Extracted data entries
• • •

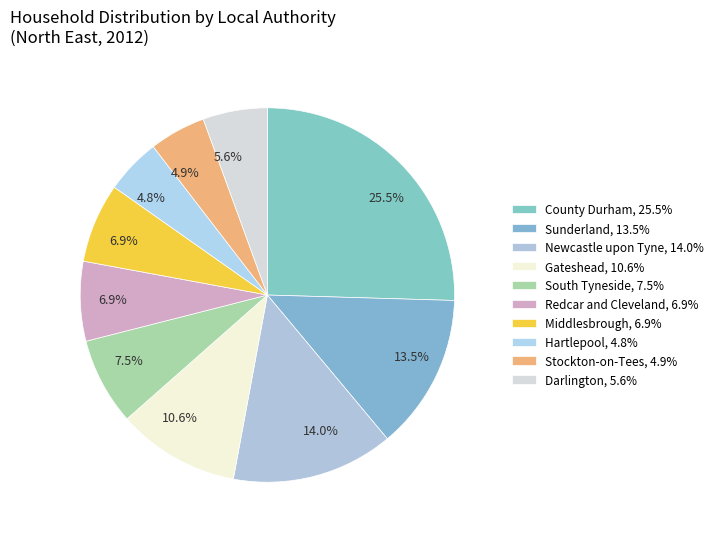

Which slice is the largest?

County Durham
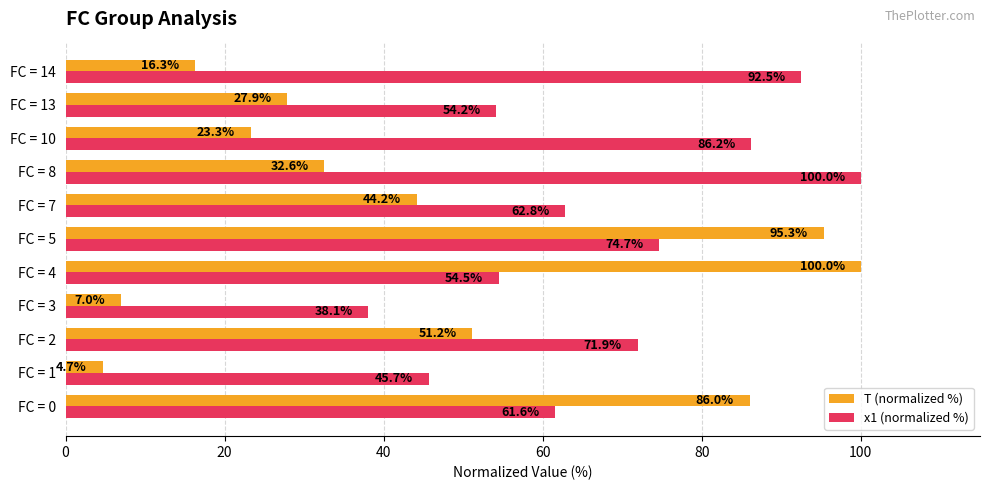

At which label is x1 (normalized %) closest to 69?

FC = 2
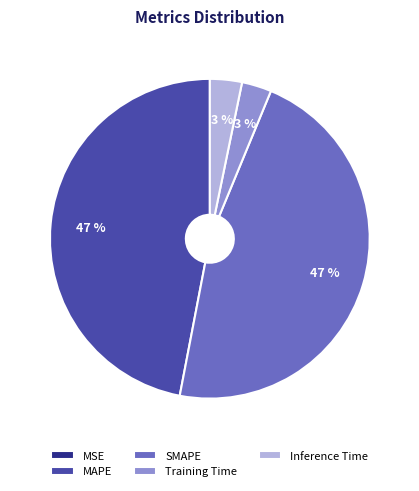

Is Inference Time the majority of the pie?

No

• • •

== REQUEST ==
Return every line of the material above word for word, leaving out the pictures.

== TASK SOLUTION ==
Which slice is the largest?

County Durham

At which label is x1 (normalized %) closest to 69?

FC = 2

Is Inference Time the majority of the pie?

No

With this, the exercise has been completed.